Si les Law Lords du Privy Council avaient un doute sur la manière dont l’éthique et les principes sont interprétés par le gouvernement à Maurice, il a été dissipé. Il l’a été par le viol de l’embargo sur le draft du jugement de l’affaire Medpoint que le Privy Council a fait parvenir aux avocats des parties concernées. Selon une tradition établie, le Privy Council fait parvenir une copie d’un jugement quelques jours avant qu’il ne soit prononcé. Avec pour règle établie et respectée que ce draft envoyé à titre indicatif fasse l’objet d’un embargo jusqu’à ce que le jugement soit officiellement prononcé ou publié. Ce principe a été violé la semaine dernière quand, après réception du document, son contenu a été distribué dans le camp du gouvernement et traité comme une victoire éclatante de Pravind Jugnauth. Un ministre — celui de la Bonne Gouvernance, de surcroît ! — a même posté un message sur les réseaux sociaux pour annoncer, en dépit de l’embargo, que Pravind Jugnauth avait gagné son cas devant le Privy Council. Comment ce ministre peut-il ignorer que non seulement il ne devrait pas avoir lu ce draft, mais qu’il n’avait absolument pas le droit de le faire circuler. Est-ce que quelqu’un parmi les avocats qui font partie du gouvernement et de la majorité pourrait expliquer au ministre de la Bonne Gouvernance la définition du mot embargo ?

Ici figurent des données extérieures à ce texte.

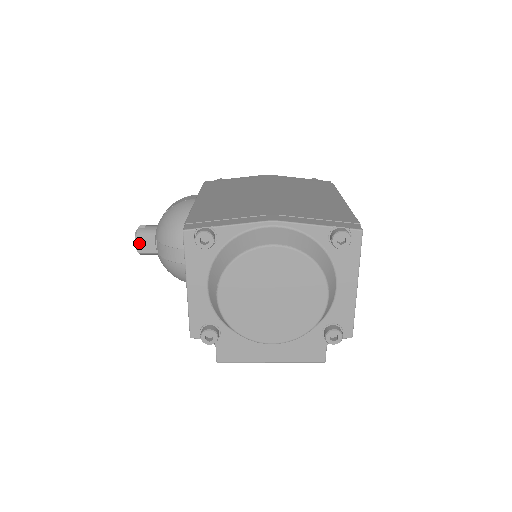
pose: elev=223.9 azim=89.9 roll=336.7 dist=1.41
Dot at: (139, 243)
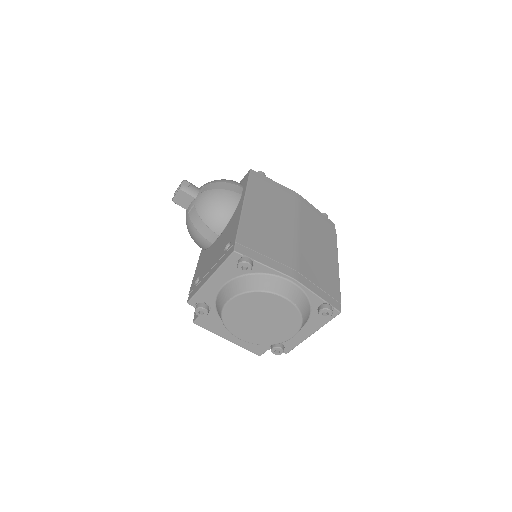
Dot at: (178, 196)
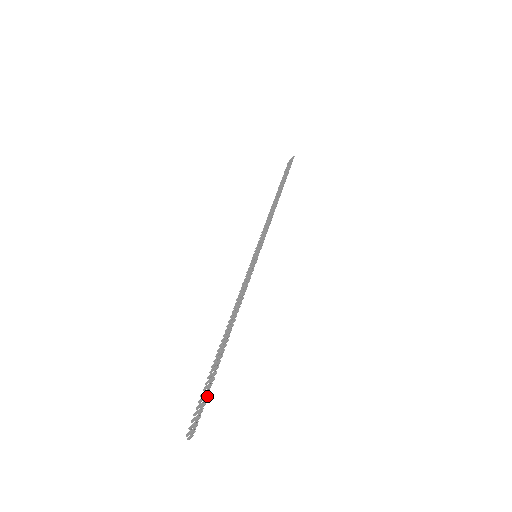
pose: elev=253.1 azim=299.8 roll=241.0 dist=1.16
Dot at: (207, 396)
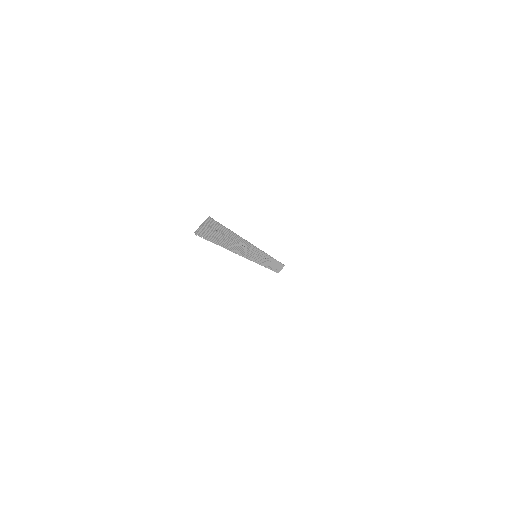
Dot at: occluded
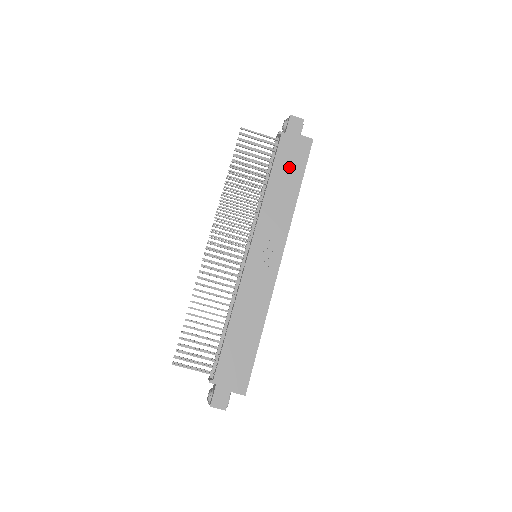
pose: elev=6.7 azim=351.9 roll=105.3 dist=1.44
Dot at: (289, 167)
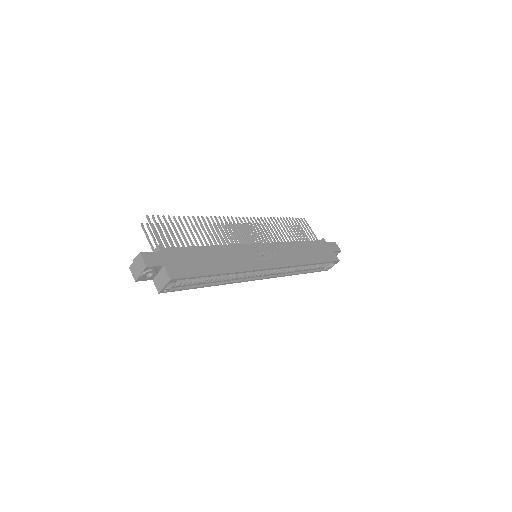
Dot at: (316, 251)
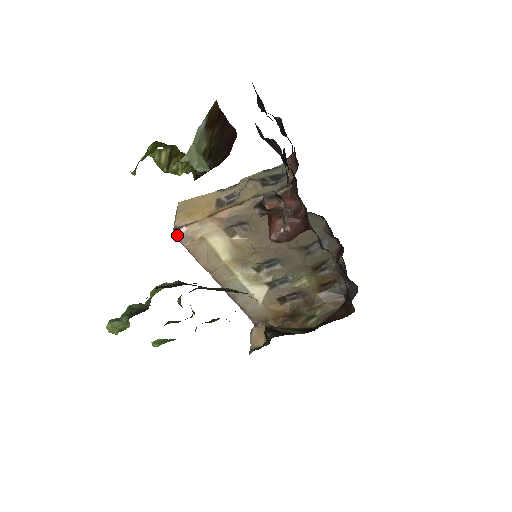
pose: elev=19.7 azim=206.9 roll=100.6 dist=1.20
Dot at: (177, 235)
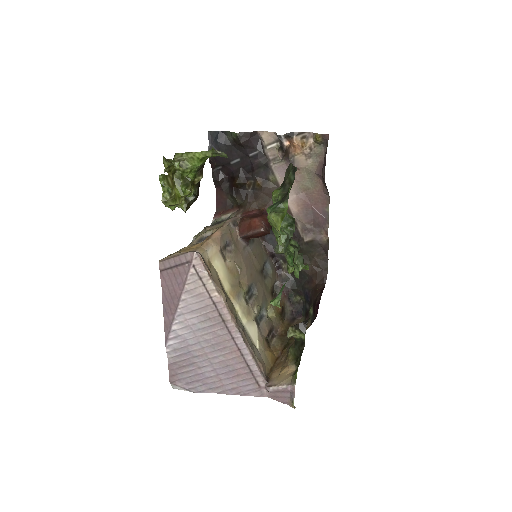
Dot at: (197, 253)
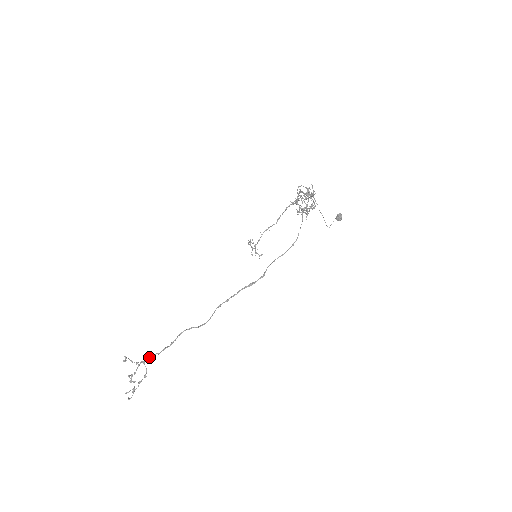
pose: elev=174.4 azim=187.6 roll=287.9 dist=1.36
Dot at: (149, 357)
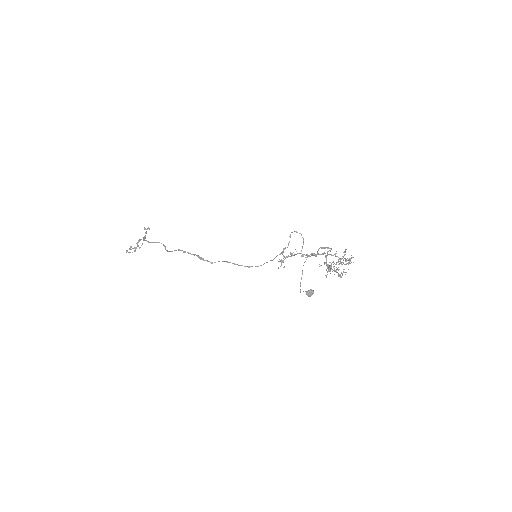
Dot at: (143, 238)
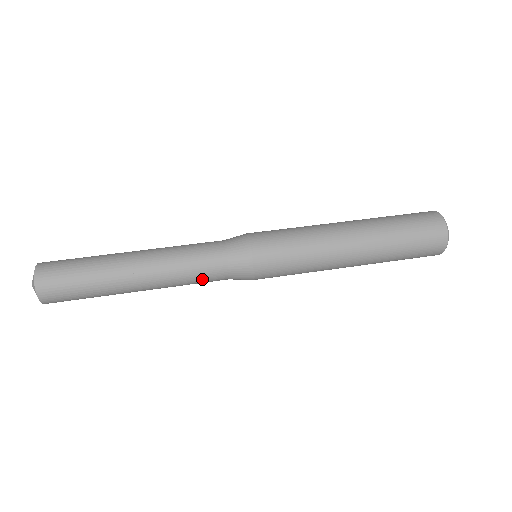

Il paraît que pour célébrer la « victoire », une manifestation avec pétarades — et baise-main en dépit de l’absence de Roshi Bhadain — avait même été prévue. Mais elle a été annulée quand les Law Lords ont écrit aux hommes de loi des parties concernées pour demander des explications sur ce viol d’un principe établi concernant la plus haute institution du système judiciaire mauricien. Ce viol de l’embargo est caractéristique d’une manière certaine de faire du MSM, de ses proches et ses alliés : le contournement des règles et le non-respect des principes. C’est ainsi que trois ministres se sont transformés en inspecteurs gadgets pour des interrogations musclées à la place de la police. Qu’un d’entre eux a signé un certificat de moralité pour un individu soupçonné de détournement de fonds. C’est ainsi qu’un autre s’est comporté comme l’ambassadeur d’un pays étranger et que d’autres ont entretenu des liens avec des trafiquants et des repris de justice. C’est ainsi qu’une présidente d’un corps para-étatique s’est nommée directrice générale de l’institution qu’elle était censée gérer et qu’une autre s’est offert une substantielle augmentation de salaire. L’histoire récente du MSM est riche d’affaires dans lesquelles on confond biens publics et biens privés et/ou les principes ne sont pas respectés, mais détournés à des fins personnels ou politiques, comme l’épisode du viol de l’embargo du Privy Council vient de le démontrer, probablement décidé par des spin doctors autoproclamés qui, comme la majeure partie de leurs « stratégies », se retourne contre eux et surtout contre leur patron, Pravind Jugnauth.

De nombreuses manifestations ont été organisées, cette semaine, pour célébrer les vingt ans de la mort du chanteur Kaya, en février 1999. Une mort survenue en prison dans des circonstances non encore totalement élucidées. Dans l’évocation de ces jours Kaya, pour reprendre le titre du livre de Carlo de Souza, un élément fondamental semble avoir été ignoré. Une lectrice de Week-End a écrit : « Personne ne se rappelle le silence assourdissant et irresponsable du Premier ministre de l’époque dans l’affaire Kaya ? » Effectivement, Navin Ramgoolam a eu, pendant les manifestations suivant la mort du chanteur, un comportement étrange, pour dire le moins. Il a tout simplement disparu pendant 72 heures, terré à Clarisse House, alors que le pays était paralysé, la police dépassée et qu’il fallait se brancher sur RFO pour avoir des nouvelles de Maurice, la MBC ayant décidé de consacrer la totalité de ses journaux radiotélévisés à l’actualité internationale. Ce dimanche matin, le Parti travailliste célèbre son quatre-vingt-troisième anniversaire par un colloque sur l’histoire du parti au cours duquel Navin Ramgoolam prendra la parole. Espérons qu’il se saisira de cette occasion pour expliquer pourquoi le Premier ministre qu’il était avait disparu pendant 72 heures alors que la République vivait une des périodes les plus troubles de sa jeune existence. Cet épisode non glorieux fait aussi partie de l’histoire du Parti travailliste et de son leader.